The European Space Agency's Planck orbital observatory is gathering data on the cosmic microwave background, or CMB — background radiation that still lingers from an early, hot stage of the universe's existence.
But that research also has yielded what could be evidence of a multiverse. In 2010, a team of scientists from Great Britain, Canada and the U.S. discovered four odd, seemingly unlikely circular patterns in the CMB. They hypothesized that the marks essentially were bruises that our universe got from bumping into other universes [source: Zyga].

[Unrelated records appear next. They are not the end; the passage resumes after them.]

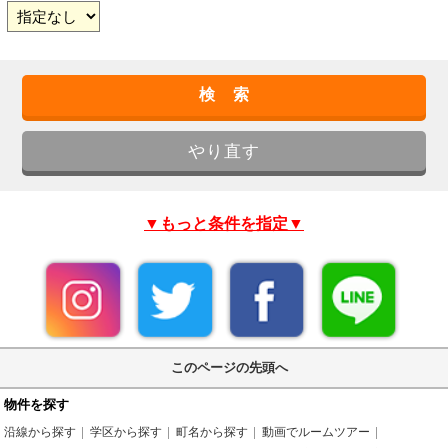
▼もっと条件を指定▼
このページの先頭へ
物件を探す
沿線から探す
学区から探す
町名から探す
動画でルームツアー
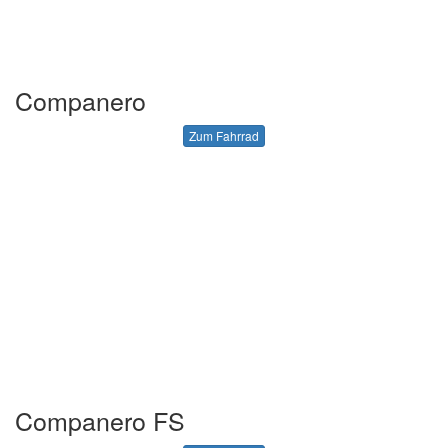
Companero
Zum Fahrrad
Companero FS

In 2015, ESA researcher Rang-Ram Chary made a similar discovery. Chary took a model of the CMB out of the observatory's picture of the sky, and then removed everything else that we know about — stars, gas, interstellar dust, you name it. At that point, the sky should have been pretty much empty, except for some background noise.

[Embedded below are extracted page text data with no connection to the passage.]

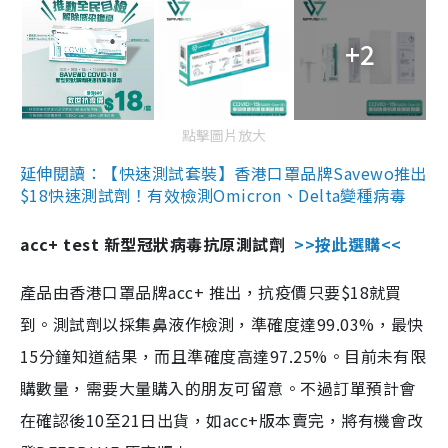
+2
點擊圖片放大
延伸閱讀：【快速測試套裝】香港口罩品牌Savewo推出
$18快速測試劑！有效檢測Omicron、Delta變種病毒
acc+ test 新型冠狀病毒抗原測試劑
>>按此選購<<
產品由香港口罩品牌acc+ 推出，抗疫價只要$18就買
到。測試劑以採集鼻液作檢測，準確度達99.03%，最快
15分鐘知道結果，而且準確度高達97.25%。目前未有限
購數量，需要大量購入的朋友可留意。不過訂單預計會
在確認後10至21日出貨，如acc+版本賣完，將有機會改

But it wasn't. Instead, in a particular frequency range, Chary could detect scattered patches in the map of the cosmos, areas that were about 4,500 times brighter than they should have been. The researcher came up with another possible explanation: The patches are imprints from a collision between our universe and a parallel one.
As Chary told EarthSky.org, unless someone comes up with another way to explain the patches, "one has to conclude that Nature may be playing dice after all, and we are just a random universe among a multitude of others" [sources: Byrd, Sokol].